The Patients of Courage: Triumph Over Adversity program honors reconstructive plastic surgery patients whose lives were restored through reconstructive plastic surgery and whose charitable actions influence the lives around them.
ASPS members nominate patients who carry an optimistic outlook on life and positively affect people around them, despite the difficulties of their reconstructive procedures. These extraordinary reconstructive plastic surgery patients are honored by ASPS at its annual scientific meeting.
2013 Patients of Courage
Molly Bloom, Denver
As Molly Bloom stepped into a Hummer limousine on prom night 2006, the driver accidentally pulled away, dragging Bloom’s left leg under the vehicle for more than 40 feet. The life threatening injury required amputation of her left leg, hip and the left half of her pelvis. After nearly 20 intensive surgeries, Bloom began immersing herself in adaptive athletics, sports for people with disabilities. Bloom played for the Denver Women’s Rolling Nuggets wheelchair basketball team, where she helped the team win the 2011 National Championship title. She currently works with Wheelchair Athletes Worldwide, a non-profit that brings wheelchair sports to countries where access is limited. Molly has dedicated her current graduate studies to researching the role of the disability community in the lives of disabled people. In 2007, Molly and her family established the Bloom Again Foundation, a non-profit organization that provides grants for equipment or activities for individuals with disabilities who want to enhance their recovery through physical activities and sports.
Emily Keefner, Canaan, N.Y.
At just 18 years old, Emily Keefner has endured more than 30 reconstructive procedures to correct a bilateral cleft lip and palate deformity. She has been a patient of the Craniofacial Clinic at UMass Memorial Medical Center since she was born, and is now giving back to the institution that has treated her since birth. Emily has raised $8,000 towards a $50,000 multidisciplinary database for the Clinic which will allow them to track patient outcomes, national trials, and provide consistent outreach. She has three more fundraisers planned, has garnered political support in the region and is looking to change payment laws in New York. Emily has contributed more than 500 hours of volunteering for the Clinic, her local food pantry, the fire department and the Berkshire Humane Society. She is a member of the Fireman’s Association of the State of New York, a certified first responder and an excellent flutist—a particularly difficult instrument for a cleft palate patient.
Carson Tinker, Tuscaloosa, Ala.
NFL Rookie Carson Tinker had a long, challenging road to making the Jacksonville Jaguars football team this summer. While in college, Carson, a long snapper for the Alabama Crimson Tide, sustained a serious soft tissue injury to his right leg in the 2011 Tuscaloosa tornado that took the life of his girlfriend. A traditional flap repair would have jeopardized Carson’s football career, so his plastic surgeon performed wound therapy, dressing changes and an off label use of a graft product to help him heal with minimal defect. Following the tornado, Carson and the Crimson Tide served as examples of the strength and spirit required to rebuild devastated lives and communities. Carson led his team to two consecutive national championship titles and says, "You are not defined by your circumstances or adversity. You are defined by how you respond to them." Carson works tirelessly as a motivational speaker around the country and participates in countless fundraisers. His autobiography is due out next spring.

Excerpted data -
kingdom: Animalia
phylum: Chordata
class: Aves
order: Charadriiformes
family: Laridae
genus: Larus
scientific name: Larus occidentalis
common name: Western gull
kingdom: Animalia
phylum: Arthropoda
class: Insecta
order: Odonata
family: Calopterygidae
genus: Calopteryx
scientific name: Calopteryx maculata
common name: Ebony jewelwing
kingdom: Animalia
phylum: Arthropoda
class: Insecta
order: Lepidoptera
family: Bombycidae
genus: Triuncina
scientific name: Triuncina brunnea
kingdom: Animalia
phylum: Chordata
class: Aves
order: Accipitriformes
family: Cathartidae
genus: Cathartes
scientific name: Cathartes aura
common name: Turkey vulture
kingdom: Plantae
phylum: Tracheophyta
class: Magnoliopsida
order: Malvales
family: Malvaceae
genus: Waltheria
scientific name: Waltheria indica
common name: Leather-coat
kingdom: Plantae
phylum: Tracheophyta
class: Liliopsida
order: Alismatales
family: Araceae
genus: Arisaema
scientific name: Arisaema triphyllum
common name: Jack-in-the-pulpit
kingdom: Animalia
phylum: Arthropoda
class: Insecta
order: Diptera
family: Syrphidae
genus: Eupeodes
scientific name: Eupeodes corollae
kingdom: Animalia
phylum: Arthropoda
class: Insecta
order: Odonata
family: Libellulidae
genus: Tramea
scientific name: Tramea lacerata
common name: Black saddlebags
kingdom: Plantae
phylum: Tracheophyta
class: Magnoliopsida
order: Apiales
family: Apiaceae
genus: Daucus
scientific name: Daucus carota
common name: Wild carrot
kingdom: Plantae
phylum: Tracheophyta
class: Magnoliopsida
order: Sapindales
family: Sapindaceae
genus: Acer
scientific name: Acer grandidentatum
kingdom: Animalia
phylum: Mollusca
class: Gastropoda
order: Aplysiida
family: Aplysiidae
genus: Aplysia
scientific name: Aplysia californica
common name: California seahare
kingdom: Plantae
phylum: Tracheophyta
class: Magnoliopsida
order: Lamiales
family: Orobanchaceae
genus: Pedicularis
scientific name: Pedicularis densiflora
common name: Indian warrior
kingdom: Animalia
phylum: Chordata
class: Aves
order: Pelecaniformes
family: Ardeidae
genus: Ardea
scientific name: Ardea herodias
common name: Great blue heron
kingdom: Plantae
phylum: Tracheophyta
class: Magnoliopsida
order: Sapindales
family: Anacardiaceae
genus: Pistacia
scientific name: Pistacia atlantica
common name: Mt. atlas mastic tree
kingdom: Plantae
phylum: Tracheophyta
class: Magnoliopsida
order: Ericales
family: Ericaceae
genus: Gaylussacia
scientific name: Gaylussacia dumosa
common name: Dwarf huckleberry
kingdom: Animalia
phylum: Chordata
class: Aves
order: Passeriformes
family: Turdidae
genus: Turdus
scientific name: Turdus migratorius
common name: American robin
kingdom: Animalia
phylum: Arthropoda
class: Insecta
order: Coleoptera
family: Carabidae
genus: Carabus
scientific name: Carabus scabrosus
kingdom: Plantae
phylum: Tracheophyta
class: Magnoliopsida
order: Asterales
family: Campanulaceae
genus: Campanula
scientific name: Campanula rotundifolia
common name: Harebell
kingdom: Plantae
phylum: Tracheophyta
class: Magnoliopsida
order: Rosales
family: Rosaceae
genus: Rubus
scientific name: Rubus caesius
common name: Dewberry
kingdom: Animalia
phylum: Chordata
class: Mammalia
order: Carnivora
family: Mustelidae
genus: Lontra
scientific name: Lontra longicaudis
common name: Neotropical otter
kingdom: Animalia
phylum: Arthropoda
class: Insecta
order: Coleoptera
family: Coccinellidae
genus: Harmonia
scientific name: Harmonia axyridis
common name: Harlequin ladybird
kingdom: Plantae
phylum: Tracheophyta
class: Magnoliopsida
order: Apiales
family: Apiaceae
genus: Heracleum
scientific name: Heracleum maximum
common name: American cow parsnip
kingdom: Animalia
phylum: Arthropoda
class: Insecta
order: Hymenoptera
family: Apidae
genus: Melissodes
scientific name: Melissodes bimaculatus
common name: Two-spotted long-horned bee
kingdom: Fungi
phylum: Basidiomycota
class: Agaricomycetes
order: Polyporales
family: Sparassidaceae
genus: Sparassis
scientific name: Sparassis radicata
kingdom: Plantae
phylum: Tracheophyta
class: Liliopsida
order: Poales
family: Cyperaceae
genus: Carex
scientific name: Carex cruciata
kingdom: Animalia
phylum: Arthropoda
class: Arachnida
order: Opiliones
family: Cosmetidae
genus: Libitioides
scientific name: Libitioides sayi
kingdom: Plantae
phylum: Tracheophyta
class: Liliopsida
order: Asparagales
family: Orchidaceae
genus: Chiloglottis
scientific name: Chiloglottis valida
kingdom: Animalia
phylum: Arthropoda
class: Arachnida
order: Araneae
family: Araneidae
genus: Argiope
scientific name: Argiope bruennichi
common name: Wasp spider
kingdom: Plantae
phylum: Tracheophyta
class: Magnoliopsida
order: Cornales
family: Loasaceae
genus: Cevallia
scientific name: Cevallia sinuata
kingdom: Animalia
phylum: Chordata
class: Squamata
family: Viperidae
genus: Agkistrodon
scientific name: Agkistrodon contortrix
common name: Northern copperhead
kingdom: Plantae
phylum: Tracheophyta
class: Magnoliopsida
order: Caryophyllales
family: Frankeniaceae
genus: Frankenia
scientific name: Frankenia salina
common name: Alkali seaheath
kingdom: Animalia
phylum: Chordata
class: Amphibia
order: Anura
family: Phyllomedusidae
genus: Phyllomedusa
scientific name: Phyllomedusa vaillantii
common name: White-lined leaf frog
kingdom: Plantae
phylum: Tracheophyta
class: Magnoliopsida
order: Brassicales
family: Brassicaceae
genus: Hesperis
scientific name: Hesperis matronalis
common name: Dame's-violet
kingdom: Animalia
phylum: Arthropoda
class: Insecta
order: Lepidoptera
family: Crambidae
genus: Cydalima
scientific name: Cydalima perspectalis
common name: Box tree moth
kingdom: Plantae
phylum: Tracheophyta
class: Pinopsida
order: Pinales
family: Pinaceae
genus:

Your objective - From the program description, list every 2013 Patient of Courage and the hometown given for each.

Reply -
- Molly Bloom, Denver
- Emily Keefner, Canaan, N.Y.
- Carson Tinker, Tuscaloosa, Ala.